Regie: Boris Barnet; Drehbuch: Klimenti Mints; Kamera: Michail Kirillov; Schnitt: Osamu Tanaka; Darsteller: Nikolai Kryuchkov, Yelena Kuzmina, Lyalya Sateyeva.
 
„Fortschritte wurden gemacht“, notiert Jean-Luc Godard 1959, „vor zwei Jahren waren es nur zwanzig Leute, die angesichts U samogo sinego morya in schallendes Gelächter ausbrachen, bei Borec i kloun war die Cinémathèque nun voll wie bei einer Pabst- oder Feyder-Vorstellung.“ Von Henri Langlois unermüdlich propagiert, von Jacques Rivette als bester russischer Regisseur neben Eisenstein ausgerufen, steht Boris Barnet, Schöpfer eigenwilliger Komödien, noch immer im Schatten wesentlich berühmterer Landsleute.
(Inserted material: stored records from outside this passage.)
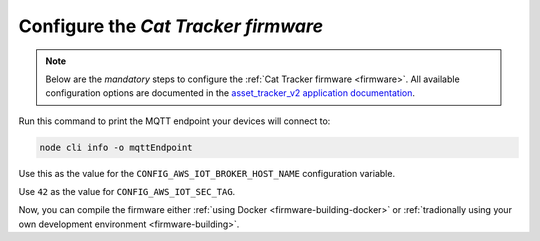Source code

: .. _firmware-configuration:

Configure the *Cat Tracker firmware*
####################################

.. note::

    Below are the *mandatory* steps to configure the :ref:`Cat Tracker firmware <firmware>`.
    All available configuration options are documented in the `asset_tracker_v2 application documentation <https://developer.nordicsemi.com/nRF_Connect_SDK/doc/latest/nrf/applications/asset_tracker_v2/README.html>`_.

Run this command to print the MQTT endpoint your devices will connect to:

.. code-block:: bash

    node cli info -o mqttEndpoint

Use this as the value for the ``CONFIG_AWS_IOT_BROKER_HOST_NAME`` configuration variable.

Use ``42`` as the value for ``CONFIG_AWS_IOT_SEC_TAG``.

Now, you can compile the firmware either :ref:`using Docker <firmware-building-docker>` or :ref:`tradionally using your own development environment <firmware-building>`.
Ein wunderschönes Beispiel, warum sich das ändern sollte, ist dieser träumerische Liebesfilm, angesiedelt in einer Fischereikolchose am Kaspischen Meer. Zwei junge Männer, ein Russe und ein Aserbaidschaner, verlieben sich nach ihrer Ankunft in die Brigadeführerin Mascha, die wiederum von der Sehnsucht nach ihrem fernen Bräutigam geplagt wird. Otar Iosseliani: „Dieser Film ist ein Edelstein, ein Wunderding, ein Denkmal für das Leben, die Liebe, die Lust und die Treue.“ (Ch.H.)